Breakdown of types of property data

(Image source: rics.org)

Why Estate Agents Need Big Property Data

While it’s true that UK property data is now more readily available than it has been in the past, the fact of the matter is that the most valuable information is often only available for a large geographical area and expensive to access – prohibitively so for a lot of smaller estate agents, who, in any case, still struggle to source relevant data on the specific area they’re targeting.

Even for those who can pool together a few local data sets from key sources, the challenge remains to harness it for quick, actionable insights.

The true value of big data lies not in the data itself, but in the insights, proper processing can unlock.

The trouble is that when data is being sourced, collected and managed manually, not only are we still not even in the realms of big data, but the process itself is inherently slow and error-prone, the data may be low-quality (i.e. inaccurate/unreliable) and the ability to mine the data to discover hidden patterns that lead to profitable decisions is simply not there.

For example, let’s say you want to sell a new apartment building with 200 apartments in a new area. You’ve been in the industry long enough to know that ground floor apartments usually take longer to sell than those on the first and second floors.

But how much longer?

And what should the price difference be? Big data removes the guesswork and the trial-and-error to reveal the insights and indicators you need to make the right decisions.

How?

Because it considers both traditional and non-traditional factors that have an impact on location-specific outcomes.

As revealed in a recent report from McKinsey – Getting Ahead of the Market: How Big Data Is Transforming Real Estate – new and unconventional data sources are becoming increasingly relevant to identifying trends and predicting real estate values in the States and the same is happening in the UK too.

The factors in property data that can influence house price

(Image source: mckinsey.com)

“This information is not traditionally considered real estate data,” says the report, “…but stitching such data points together can more accurately predict hyperlocal areas with outsized potential for price appreciation.”

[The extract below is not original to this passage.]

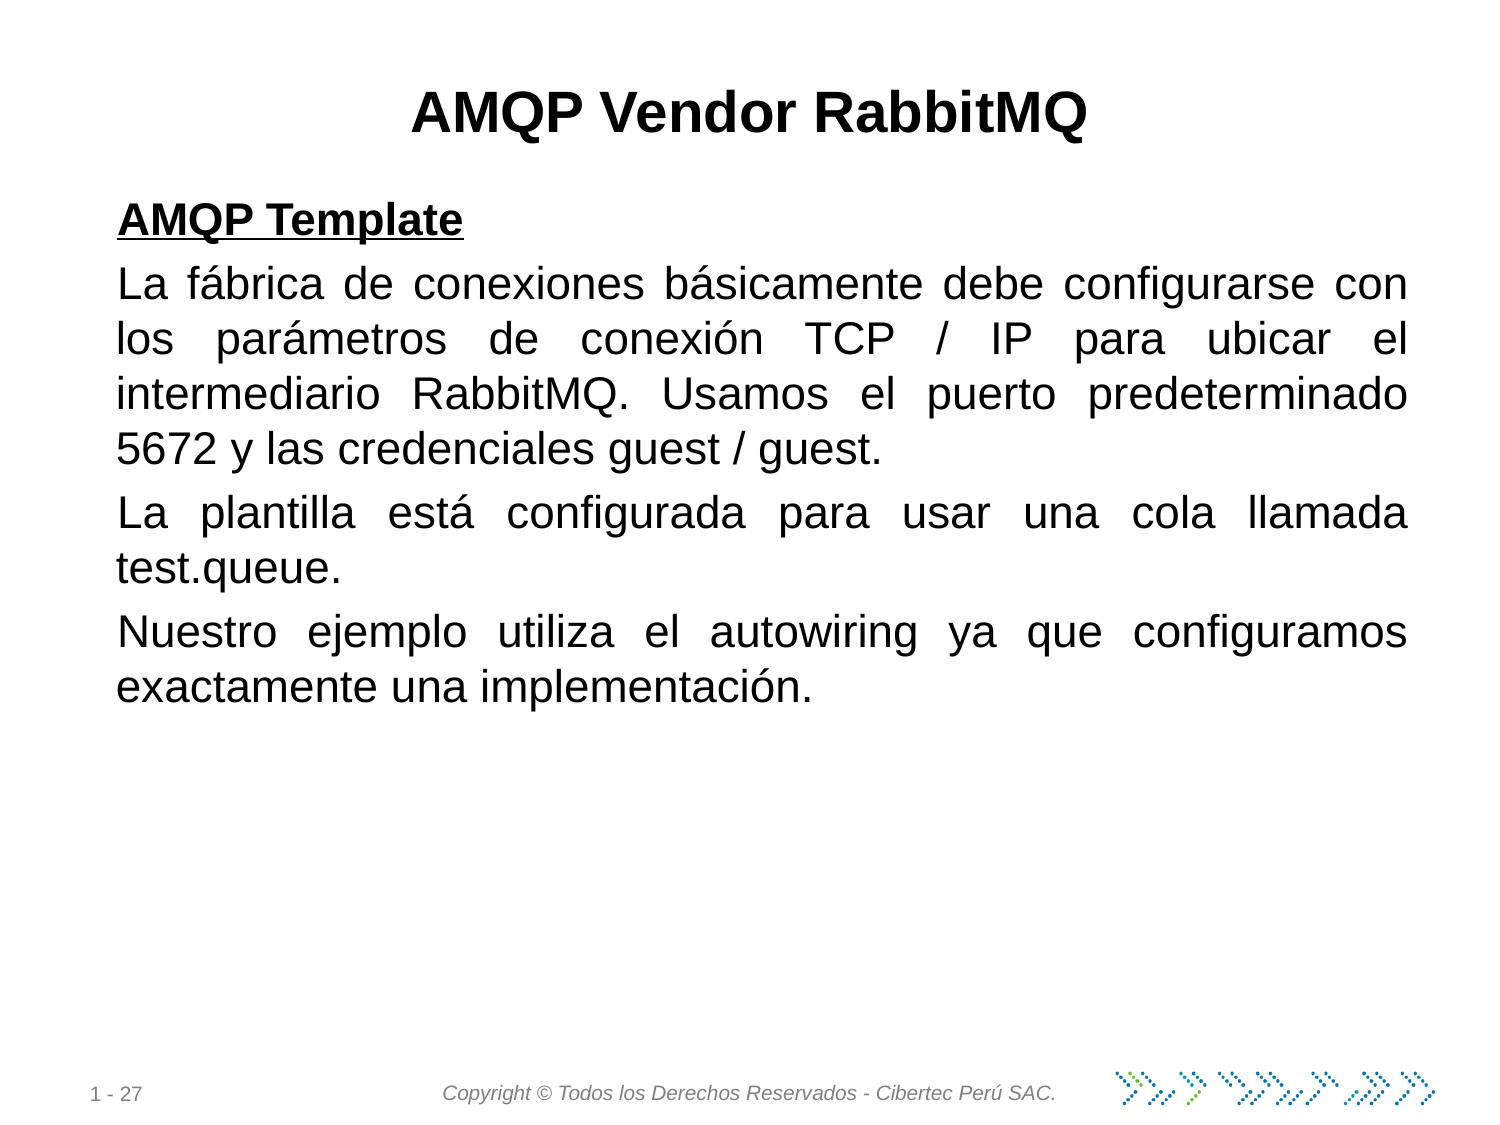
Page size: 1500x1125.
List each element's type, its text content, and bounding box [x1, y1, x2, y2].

title AMQP Vendor RabbitMQ [99, 72, 1399, 216]
list AMQP Template La fábrica de conexiones básicamente debe configurarse con los parámetros de conexión TCP / IP para ubicar el intermediario RabbitMQ. Usamos el puerto predeterminado 5672 y las credenciales guest / guest. La plantilla está configurada para usar una cola llamada test.queue. Nuestro ejemplo utiliza el autowiring ya que configuramos exactamente una implementación. [112, 187, 1412, 725]
picture [1107, 1071, 1445, 1108]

Sprift Is Cleaning Up Big Property Data in the UK to Give You the Insights You Need in One Place

Property data in the UK is long due a clean-up.

Simply finding property specific, hyperlocal and local market data estate agents need to make the right business decisions is resource-heavy and time-consuming enough – but when the data you do find is outdated, inaccurate, contradictory, or otherwise unreliable, it’s of little value anyway.

Sprift’s mission is to create a single source of truth for UK property data – the one place where the big data you need to make accurate, timely decisions is presented in a simple, easy-to-digest, professional format.

At Sprift, we source, amalgamate, and analyze the data you need, so you don’t have to.

To date, there are over 25 million properties stored on our platform, and we’ve saved our clients more than £19.5 million worth of research hours.

Since 2016 we’ve been working with property professionals to create the data they need to get the results they deserve.